- _INSTRUCTIONS TO FOLLOW_
Revise the newsgroup post on metal textures, giving everything from "By unsaturated, do" down to "the range 20-5." again with "roughness" replaced by "glossiness".

POV-Ray : Newsgroups : povray.advanced-users : Tips for metal textures : Re: Tips for metal textures Server Time
2 Nov 2024 03:16:40 EDT (-0400)
  Re: Tips for metal textures  
From: Fabien Hénon
Date: 10 Jul 2000 16:16:21
Message: <396A1229.DB10069A@club-internet.fr>



> <ffj### [at] club-internetfr> wrote:
>
> >I'd like to know if some of you have some tips to render metallic
> >textures.
> >What kind of value they give to brilliance, diffuse, ambient,.....
> >If they add normal to it.....
> >
> >I'd like to know how the others deal with it and how they build them.
>
> I am not an expert in any case but anyway see if my experience is of
> help.
>
> Pigment:
>
> A solid color :) I prefer unsaturated colors for metals but of course
> there are exceptions, such as copper or gold.
>

By unsaturated, do you mean a color like <0.2,0.2,0.2> ?

>
> Finish:
>
> I always go for a low ambient (0.05-0.2) and a diiffuse equal to
> 1-ambient (unless reflection is used), using a brilliance from 1.75 to
> 3.25, usually setting in the range 2.25-2.75.

> I also always use two
> highlights, a tight specular in the range 0.5-1 and roughness
> 0.0005-0.005 and a soft phong with half the specular's intensity and a
> phong_size in the range 20-5.

Ah maybe that's the trick I was looking for : A soft and a tight
highlights.

> With these, I use metallic 0.75-1,
> usually 0.9 or so. Reflection is also important, but I never go over
> 0.5. With MegaPOV, reflect_metallic is also very helpful, as much as
> metallic itself.

- _Saved data entries_
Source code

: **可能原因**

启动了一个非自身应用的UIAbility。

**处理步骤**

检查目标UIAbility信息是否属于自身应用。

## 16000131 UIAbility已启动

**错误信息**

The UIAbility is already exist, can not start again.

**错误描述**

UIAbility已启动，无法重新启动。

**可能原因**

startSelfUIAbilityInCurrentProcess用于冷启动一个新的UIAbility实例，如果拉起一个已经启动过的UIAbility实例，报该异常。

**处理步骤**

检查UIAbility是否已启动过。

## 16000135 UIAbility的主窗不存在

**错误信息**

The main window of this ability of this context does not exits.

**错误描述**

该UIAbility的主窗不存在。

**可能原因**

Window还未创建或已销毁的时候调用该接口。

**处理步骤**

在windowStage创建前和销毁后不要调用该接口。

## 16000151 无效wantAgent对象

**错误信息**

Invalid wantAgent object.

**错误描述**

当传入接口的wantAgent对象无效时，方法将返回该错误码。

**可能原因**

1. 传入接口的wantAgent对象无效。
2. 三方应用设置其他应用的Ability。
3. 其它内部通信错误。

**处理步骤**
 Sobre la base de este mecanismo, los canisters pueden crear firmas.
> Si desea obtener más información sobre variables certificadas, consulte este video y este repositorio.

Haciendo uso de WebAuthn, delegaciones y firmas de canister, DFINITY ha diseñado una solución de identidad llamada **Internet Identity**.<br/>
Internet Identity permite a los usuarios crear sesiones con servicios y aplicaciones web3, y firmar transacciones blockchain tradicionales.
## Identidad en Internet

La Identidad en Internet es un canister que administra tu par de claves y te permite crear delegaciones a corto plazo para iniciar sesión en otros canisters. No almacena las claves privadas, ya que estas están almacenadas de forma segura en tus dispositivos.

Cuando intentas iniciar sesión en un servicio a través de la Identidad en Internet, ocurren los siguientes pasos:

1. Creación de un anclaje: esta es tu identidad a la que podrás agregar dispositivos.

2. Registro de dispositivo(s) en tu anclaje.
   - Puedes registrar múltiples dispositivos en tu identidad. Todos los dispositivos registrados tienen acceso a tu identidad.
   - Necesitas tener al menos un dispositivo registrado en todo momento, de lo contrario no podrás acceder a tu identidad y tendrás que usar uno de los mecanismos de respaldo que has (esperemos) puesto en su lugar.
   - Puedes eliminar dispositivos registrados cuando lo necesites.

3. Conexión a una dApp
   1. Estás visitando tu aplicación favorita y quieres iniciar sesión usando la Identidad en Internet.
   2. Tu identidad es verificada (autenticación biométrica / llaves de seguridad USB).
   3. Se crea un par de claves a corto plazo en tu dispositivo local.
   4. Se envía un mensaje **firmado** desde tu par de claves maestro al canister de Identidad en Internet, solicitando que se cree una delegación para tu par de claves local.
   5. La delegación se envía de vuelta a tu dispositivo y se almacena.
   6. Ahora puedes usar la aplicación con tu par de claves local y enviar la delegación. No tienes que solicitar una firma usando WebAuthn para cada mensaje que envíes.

- _PROBLEM SOLUTION_
By unsaturated, do you mean a color like <0.2,0.2,0.2> ?

>
> Finish:
>
> I always go for a low ambient (0.05-0.2) and a diiffuse equal to
> 1-ambient (unless reflection is used), using a brilliance from 1.75 to
> 3.25, usually setting in the range 2.25-2.75.

> I also always use two
> highlights, a tight specular in the range 0.5-1 and glossiness
> 0.0005-0.005 and a soft phong with half the specular's intensity and a
> phong_size in the range 20-5.